Second Billabong Buyer Withdraws

Second Billabong Buyer Withdraws

Billabong News

With one rumoured unsuccessful takeover bid on the table Billabong has been dealt another blow with the second private equity firm looking to make a takeover bid for Billabong withdrawing its bid. This departure from the negotiation by a second company undeniably puts pressure on the brand's retailer's shares.

Billabong has been attracting attention from buyout groups following a 38 per cent fall in its share price in the past year as it cut earnings and sold new stock to reduce debt.

The surf wear company announced on September 6 it had received a second takeover offer from an unspecified private equity firm rumoured to be Bain Capital, just weeks after another private equity firm, TPG made an offer. Both proposals valued Billabong at $694.5 million, or $1.45 per share.

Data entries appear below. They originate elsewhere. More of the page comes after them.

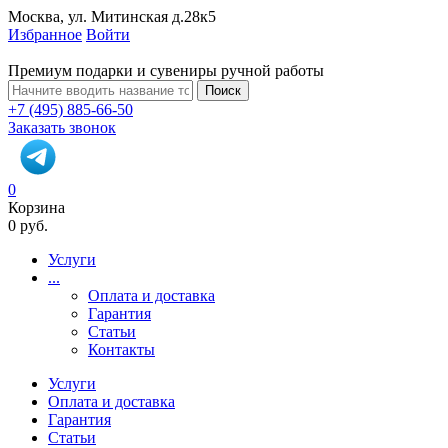
Москва, ул. Митинская д.28к5
Избранное
Войти
Премиум подарки и сувениры ручной работы
Поиск
+7 (495) 885-66-50
Заказать звонок
0
Корзина
0 руб.
Услуги
...
Оплата и доставка
Гарантия
Статьи
Контакты
Услуги
Оплата и доставка
Гарантия
Статьи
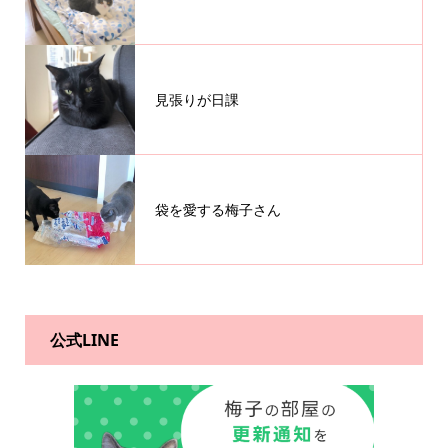
見張りが日課
袋を愛する梅子さん
公式LINE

Billabong's shares slumped as much as 6.9 per cent after coming out of a recent trading halt and were recently trading at $1.335, down 11 cents, or 7.6 per cent. This is lower than the value of both the takeover offers.

IG Markets analyst Cameron Peacock said the share price drop indicated shareholders were disappointed the second takeover offer had been pulled off the table. ''They are a struggling retailer,'' he said. ''As a shareholder the only reason you would have been comfortable holding this stock was because it was under takeover offer. ''I'm surprised it is only down seven per cent.''

The retailer had said both offers failed to reflect the core values of the organisation, but had begun a formal process to assess whether a higher takeover offer could be secured. TPG apparently remains in discussions with Billabong although this cannot be confirmed.

''The board of Billabong reiterates there is no guarantee that, following this formal process, a transaction will be agreed or that the board will recommend any proposal,'' the company said.

Last month, the company posted a $276 million net loss, its first since listing in 2000, and wrote off 42 per cent of the value of its namesake label. This was attributed to a consumer slowdown in Australia forced it to sell stock at a loss to clear inventory and close stores.

"Billabong is an Australian English word meaning a small lake."